If anything, that seems to even more enrage Smaug. He lunges from the doorway into the room where Thorin and Bilbo are, his mountain of stuff swallowing him like quicksand. When he appears again, he's clinging to a twisted metal bat, which he waves around threateningly. "I'd like to see you call them peoples," he spits, the saliva staining the already tattered black jacket he's wearing over his thin frame. "You can't go throwing my stuff away. I know my ways."

"Your ways?" Shouts Thorin, his own anger crashing back in like a tsunami. "This is my house, you crazed lunatic! What gives you any rights to just fill it with your crap?"

"My treasures!" Smaug whines, retreating a step but still brandishing his weapon. "Mine, all mine."

To Bilbo's horror, Smaug recoils and throws the bat, venom practically dripping from his studded tongue. His eyes flame a ghastly red, red like fire, red like blood, and all at once he starts throwing everything in reach, hurling it with no regard of where it goes or who it hits.

Thorin cries out and draws his gun, but Bilbo slides in front of him and takes the blunt of the onslaught. "Drop it, Mr. Oakenshield," he says over his shoulder, deathly calm. "Just drop it." Covering his face with his arm, Bilbo begins edging closer to where Smaug is crouching, waving nothing but his other hand in an attempt of stilling his attack.

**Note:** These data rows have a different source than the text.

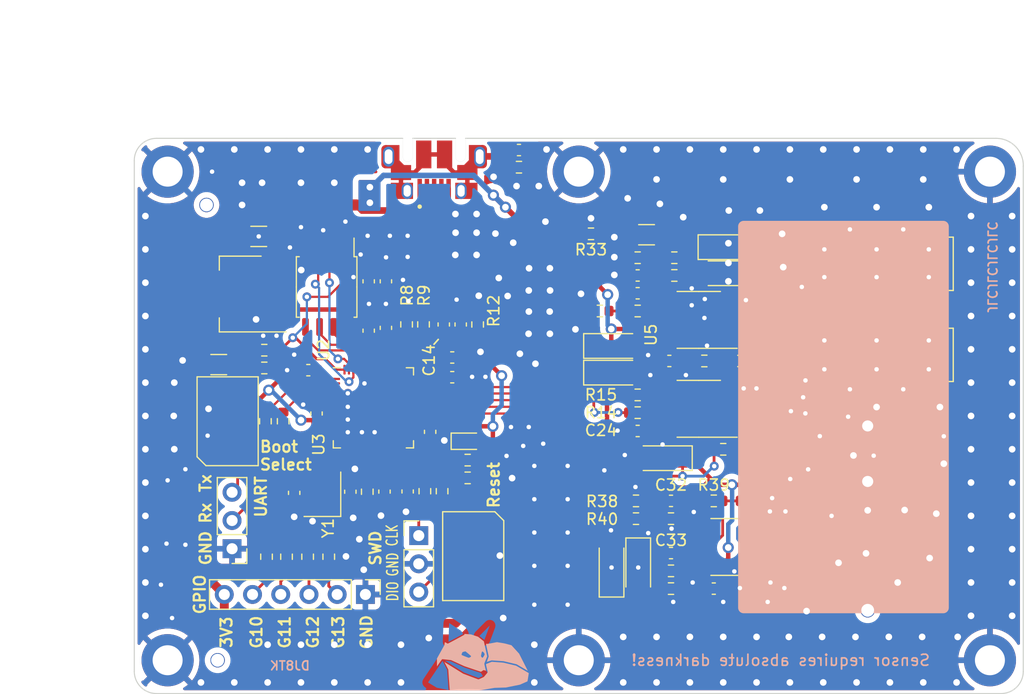
<source format=kicad_pcb>
(kicad_pcb
	(version 20240108)
	(generator "pcbnew")
	(generator_version "8.0")
	(general
		(thickness 1.6)
		(legacy_teardrops no)
	)
	(paper "A4")
	(title_block
		(title "betaBoard")
		(date "2024-02-07")
		(rev "R2")
		(company "Tim Kuhlbusch")
		(comment 1 "Beta radiation detector")
	)
	(layers
		(0 "F.Cu" signal)
		(31 "B.Cu" signal)
		(32 "B.Adhes" user "B.Adhesive")
		(33 "F.Adhes" user "F.Adhesive")
		(34 "B.Paste" user)
		(35 "F.Paste" user)
		(36 "B.SilkS" user "B.Silkscreen")
		(37 "F.SilkS" user "F.Silkscreen")
		(38 "B.Mask" user)
		(39 "F.Mask" user)
		(40 "Dwgs.User" user "User.Drawings")
		(41 "Cmts.User" user "User.Comments")
		(42 "Eco1.User" user "User.Eco1")
		(43 "Eco2.User" user "User.Eco2")
		(44 "Edge.Cuts" user)
		(45 "Margin" user)
		(46 "B.CrtYd" user "B.Courtyard")
		(47 "F.CrtYd" user "F.Courtyard")
		(48 "B.Fab" user)
		(49 "F.Fab" user)
		(50 "User.1" user)
		(51 "User.2" user)
		(52 "User.3" user)
		(53 "User.4" user)
		(54 "User.5" user)
		(55 "User.6" user)
		(56 "User.7" user)
		(57 "User.8" user)
		(58 "User.9" user)
	)
	(setup
		(stackup
			(layer "F.SilkS"
				(type "Top Silk Screen")
				(color "White")
			)
			(layer "F.Paste"
				(type "Top Solder Paste")
			)
			(layer "F.Mask"
				(type "Top Solder Mask")
				(color "Black")
				(thickness 0.01)
			)
			(layer "F.Cu"
				(type "copper")
				(thickness 0.035)
			)
			(layer "dielectric 1"
				(type "core")
				(thickness 1.51)
				(material "FR4")
				(epsilon_r 4.5)
				(loss_tangent 0.02)
			)
			(layer "B.Cu"
				(type "copper")
				(thickness 0.035)
			)
			(layer "B.Mask"
				(type "Bottom Solder Mask")
				(color "Black")
				(thickness 0.01)
			)
			(layer "B.Paste"
				(type "Bottom Solder Paste")
			)
			(layer "B.SilkS"
				(type "Bottom Silk Screen")
				(color "White")
			)
			(copper_finish "None")
			(dielectric_constraints no)
		)
		(pad_to_mask_clearance 0)
		(allow_soldermask_bridges_in_footprints no)
		(pcbplotparams
			(layerselection 0x00010fc_ffffffff)
			(plot_on_all_layers_selection 0x0000000_00000000)
			(disableapertmacros no)
			(usegerberextensions no)
			(usegerberattributes yes)
			(usegerberadvancedattributes yes)
			(creategerberjobfile yes)
			(dashed_line_dash_ratio 12.000000)
			(dashed_line_gap_ratio 3.000000)
			(svgprecision 6)
			(plotframeref no)
			(viasonmask no)
			(mode 1)
			(useauxorigin no)
			(hpglpennumber 1)
			(hpglpenspeed 20)
			(hpglpendiameter 15.000000)
			(pdf_front_fp_property_popups yes)
			(pdf_back_fp_property_popups yes)
			(dxfpolygonmode yes)
			(dxfimperialunits yes)
			(dxfusepcbnewfont yes)
			(psnegative no)
			(psa4output no)
			(plotreference yes)
			(plotvalue yes)
			(plotfptext yes)
			(plotinvisibletext no)
			(sketchpadsonfab no)
			(subtractmaskfromsilk no)
			(outputformat 1)
			(mirror no)
			(drillshape 1)
			(scaleselection 1)
			(outputdirectory "")
		)
	)
	(net 0 "")
	(net 1 "+3V3")
	(net 2 "GND")
	(net 3 "Net-(U3-XIN)")
	(net 4 "Net-(C13-Pad1)")
	(net 5 "VCC")
	(net 6 "Net-(U3-ADC_AVDD)")
	(net 7 "Net-(U4B-+)")
	(net 8 "Net-(U4B--)")
	(net 9 "Net-(U5B-+)")
	(net 10 "Net-(U5B--)")
	(net 11 "Net-(U5A--)")
	(net 12 "Net-(D4-K)")
	(net 13 "Net-(D6-K)")
	(net 14 "Net-(D8-K)")
	(net 15 "/MCU/SWD_CLK")
	(net 16 "/MCU/SWD_SIO")
	(net 17 "Net-(D19-A)")
	(net 18 "unconnected-(J2-ID-Pad4)")
	(net 19 "Net-(J6-Pin_2)")
	(net 20 "Net-(J6-Pin_3)")
	(net 21 "Net-(J6-Pin_4)")
	(net 22 "Net-(J6-Pin_5)")
	(net 23 "Net-(U3-USB_DP)")
	(net 24 "Net-(U3-USB_DM)")
	(net 25 "Net-(D11-K)")
	(net 26 "/MCU/ADC1")
	(net 27 "/MCU/ADC2")
	(net 28 "/MCU/ADC3")
	(net 29 "Net-(C19-Pad2)")
	(net 30 "/MCU/VREG_PICO")
	(net 31 "Net-(U3-RUN)")
	(net 32 "Net-(C27-Pad2)")
	(net 33 "Net-(C29-Pad2)")
	(net 34 "Net-(J4-Pin_2)")
	(net 35 "Net-(J4-Pin_3)")
	(net 36 "/particle_sensor_array1/Diodes")
	(net 37 "Net-(J5-Pin_1)")
	(net 38 "Net-(J5-Pin_3)")
	(net 39 "/MCU/GP18")
	(net 40 "Net-(R6-Pad1)")
	(net 41 "Net-(U3-XOUT)")
	(net 42 "/MCU/UART0_RX")
	(net 43 "/MCU/UART0_TX")
	(net 44 "/MCU/GP13")
	(net 45 "/MCU/GP12")
	(net 46 "/MCU/GP11")
	(net 47 "/MCU/GP10")
	(net 48 "Net-(U4A-+)")
	(net 49 "Net-(U4A--)")
	(net 50 "/5V_USB")
	(net 51 "/MCU/USB_DM")
	(net 52 "/MCU/USB_DP")
	(net 53 "/MCU/QSPI.SS")
	(net 54 "/MCU/QSPI.SD1")
	(net 55 "/MCU/QSPI.SD2")
	(net 56 "/MCU/QSPI.SD0")
	(net 57 "/MCU/QSPI.SCLK")
	(net 58 "/MCU/QSPI.SD3")
	(net 59 "unconnected-(U3-GPIO2-Pad4)")
	(net 60 "Net-(C21-Pad2)")
	(net 61 "unconnected-(U3-GPIO3-Pad5)")
	(net 62 "unconnected-(U3-GPIO4-Pad6)")
	(net 63 "unconnected-(U3-GPIO5-Pad7)")
	(net 64 "unconnected-(U3-GPIO6-Pad8)")
	(net 65 "unconnected-(U3-GPIO7-Pad9)")
	(net 66 "unconnected-(U3-GPIO8-Pad11)")
	(net 67 "unconnected-(U3-GPIO9-Pad12)")
	(net 68 "unconnected-(U3-GPIO14-Pad17)")
	(net 69 "unconnected-(U3-GPIO15-Pad18)")
	(net 70 "unconnected-(U3-GPIO16-Pad27)")
	(net 71 "Net-(U6A--)")
	(net 72 "unconnected-(U3-GPIO20-Pad31)")
	(net 73 "unconnected-(U3-GPIO21-Pad32)")
	(net 74 "unconnected-(U3-GPIO22-Pad34)")
	(net 75 "unconnected-(U3-GPIO24-Pad36)")
	(net 76 "unconnected-(U3-GPIO25-Pad37)")
	(net 77 "/MCU/GP17")
	(net 78 "Net-(J2-Shield)")
	(net 79 "Net-(C30-Pad2)")
	(net 80 "Net-(C31-Pad1)")
	(net 81 "Net-(C31-Pad2)")
	(net 82 "Net-(U6B-+)")
	(net 83 "Net-(U6B--)")
	(net 84 "Net-(C33-Pad2)")
	(net 85 "Net-(D12-K)")
	(net 86 "/Frontend Alpha/out")
	(net 87 "/Frontend Alpha/Diodes")
	(net 88 "/Frontend Alpha/out_bias")
	(net 89 "unconnected-(U3-GPIO19-Pad30)")
	(footprint "Crystal:Crystal_SMD_3225-4Pin_3.2x2.5mm" (layer "F.Cu") (at 66.929 82.0541 90))
	(footprint "Resistor_SMD:R_0603_1608Metric" (layer "F.Cu") (at 80.899 66.7633 90))
	(footprint "Capacitor_SMD:C_0603_1608Metric" (layer "F.Cu") (at 74.6 81.8001 -90))
	(footprint "Resistor_SMD:R_0603_1608Metric" (layer "F.Cu") (at 61.7 70.6777))
	(footprint "Capacitor_SMD:C_0603_1608Metric" (layer "F.Cu") (at 110.875 84.15))
	(footprint "Resistor_SMD:R_0603_1608Metric" (layer "F.Cu") (at 98.3 88.95 180))
	(footprint "Capacitor_SMD:C_0603_1608Metric" (layer "F.Cu") (at 95.3 62.35 180))
	(footprint "Package_TO_SOT_SMD:SOT-223-3_TabPin2" (layer "F.Cu") (at 59.563 64.0201 180))
	(footprint "betaBoard:JLC_tooling_hole" (layer "F.Cu") (at 57.5 97))
	(footprint "Capacitor_SMD:C_0603_1608Metric" (layer "F.Cu") (at 69.4436 81.8255 90))
	(footprint "Resistor_SMD:R_0603_1608Metric" (layer "F.Cu") (at 109.55 77.8))
	(footprint "Capacitor_SMD:C_0603_1608Metric" (layer "F.Cu") (at 79.375 66.7633 90))
	(footprint "betaBoard:JLC_tooling_hole" (layer "F.Cu") (at 116 92.5))
	(footprint "Resistor_SMD:R_0603_1608Metric" (layer "F.Cu") (at 107.9 73.3 180))
	(footprint "Capacitor_SMD:C_0603_1608Metric" (layer "F.Cu") (at 98.15 70.05 180))
	(footprint "Resistor_SMD:R_0603_1608Metric" (layer "F.Cu") (at 95.3 74.705))
	(footprint "Capacitor_SMD:C_0603_1608Metric" (layer "F.Cu") (at 71.0946 67.3221 90))
	(footprint "Resistor_SMD:R_0603_1608Metric" (layer "F.Cu") (at 101.3 70.05))
	(footprint "Package_SO:SOIC-8_3.9x4.9mm_P1.27mm" (layer "F.Cu") (at 103.84 86.8 180))
	(footprint "Diode_SMD:D_MiniMELF" (layer "F.Cu") (at 113.65 84.45 -90))
	(footprint "Resistor_SMD:R_0603_1608Metric" (layer "F.Cu") (at 110.875 82.55))
	(footprint "Diode_SMD:D_MiniMELF" (layer "F.Cu") (at 95.35 88.65 -90))
	(footprint "MountingHole:MountingHole_2.7mm_M2.5_DIN965_Pad" (layer "F.Cu") (at 53 53))
	(footprint "betaBoard:TS-1187A-B-A-B" (layer "F.Cu") (at 58.4 75.4777))
	(footprint "Resistor_SMD:R_0603_1608Metric" (layer "F.Cu") (at 61.9 87.6777 -90))
	(footprint "Capacitor_SMD:C_0603_1608Metric" (layer "F.Cu") (at 102.15 90.55))
	(footprint "Resistor_SMD:R_0603_1608Metric" (layer "F.Cu") (at 80 78.9777 180))
	(footprint "Resistor_SMD:R_0603_1608Metric" (layer "F.Cu") (at 105.425 67.55 90))
	(footprint "Capacitor_SMD:C_0603_1608Metric" (layer "F.Cu") (at 109.55 76.25))
	(footprint "Resistor_SMD:R_0603_1608Metric" (layer "F.Cu") (at 63.4 75.4777 -90))
	(footprint "Resistor_SMD:R_0603_1608Metric" (layer "F.Cu") (at 80 80.5777))
	(footprint "Resistor_SMD:R_0603_1608Metric" (layer "F.Cu") (at 91.1 58.6 180))
	(footprint "MountingHole:MountingHole_2.7mm_M2.5_DIN965_Pad" (layer "F.Cu") (at 127 53 45))
	(footprint "MountingHole:MountingHole_2.7mm_M2.5_DIN965_Pad" (layer "F.Cu") (at 90 53))
	(footprint "Resistor_SMD:R_0603_1608Metric" (layer "F.Cu") (at 98.3 90.55))
	(footprint "Diode_SMD:D_MiniMELF" (layer "F.Cu") (at 93.1 68.7))
	(footprint "Resistor_SMD:R_0603_1608Metric" (layer "F.Cu") (at 63.7 87.6777 -90))
	(footprint "Resistor_SMD:R_0603_1608Metric" (layer "F.Cu") (at 61.7 69.0777 180))
	(footprint "Resistor_SMD:R_0603_1608Metric" (layer "F.Cu") (at 107.9 71.65))
	(footprint "Resistor_SMD:R_0603_1608Metric" (layer "F.Cu") (at 106.35 79.455))
	(footprint "Capacitor_SMD:C_1206_3216Metric" (layer "F.Cu") (at 96.1 58.683 180))
	(footprint "Resistor_SMD:R_0603_1608Metric" (layer "F.Cu") (at 102.15 82.65))
	(footprint "Package_SO:SOIC-8_3.9x4.9mm_P1.27mm" (layer "F.Cu") (at 100.8 74.355 180))
	(footprint "Capacitor_SMD:C_0603_1608Metric" (layer "F.Cu") (at 106.35 77.855 180))
	(footprint "Resistor_SMD:R_0603_1608Metric" (layer "F.Cu") (at 108.44 88.25 90))
	(footprint "Capacitor_SMD:C_0603_1608Metric" (layer "F.Cu") (at 65.659 70.8781 180))
	(footprint "Diode_SMD:D_MiniME
... [855164 chars truncated]
</source>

Smaug stops, but only of his own accord. He drops like a large child onto his mountain, clutching a long striped scarf in his hands. The item seems to rob him of his fury, and then he's nothing but the twenty or so man he is, alone, vulnerable, and defenseless.

Bilbo eventually manages to reach his side, and gently touches the youth on the shoulder. "Hey," he whispers, "everything's going to be okay." He can feel his foot sliding into the pile, being scratched by things unseen, but he doesn't care. This is what he lives for. "Listen, alright? I'm going to get you out of this mess. I'm going to make sure no one throws away your treasures, or breaks your things, or hurts you. But you have to promise me something, something in return, okay?"

Smaug looks up at Bilbo, his eyes back to their turquoise, his matted hair drooping like sad puppy ears. "What do you want?" He whispers, his voice broken.

Bilbo gently rubs his back. "You need to let me help you."

As Smaug considers this, Bilbo watches Thorin in the reflection of a cracked mirror glance down at the scene before him, something indescribable on his face. Bilbo has tried to explain his methods over the phone to him, but Thorin has been adamant-you can't reason with hoarders, he said, they're all a lost cause.

But Smaug, turning into Bilbo, rests his head on his shoulder and closes his eyes. He looks so young suddenly, so tired, so worn out. "Help me," he whispers. "Please, please help me."

Bilbo holds him closer and whispers reassuringly to him. "Don't worry Smaug," he says, "I'm not going to leave you. I'm going to help you out of this. I'm going to make everything better, I'm going to make everything right." Turning his head, he meets Thorin's eyes, glacier blue and cold as ice. "I promise you that, if it's the last thing I do."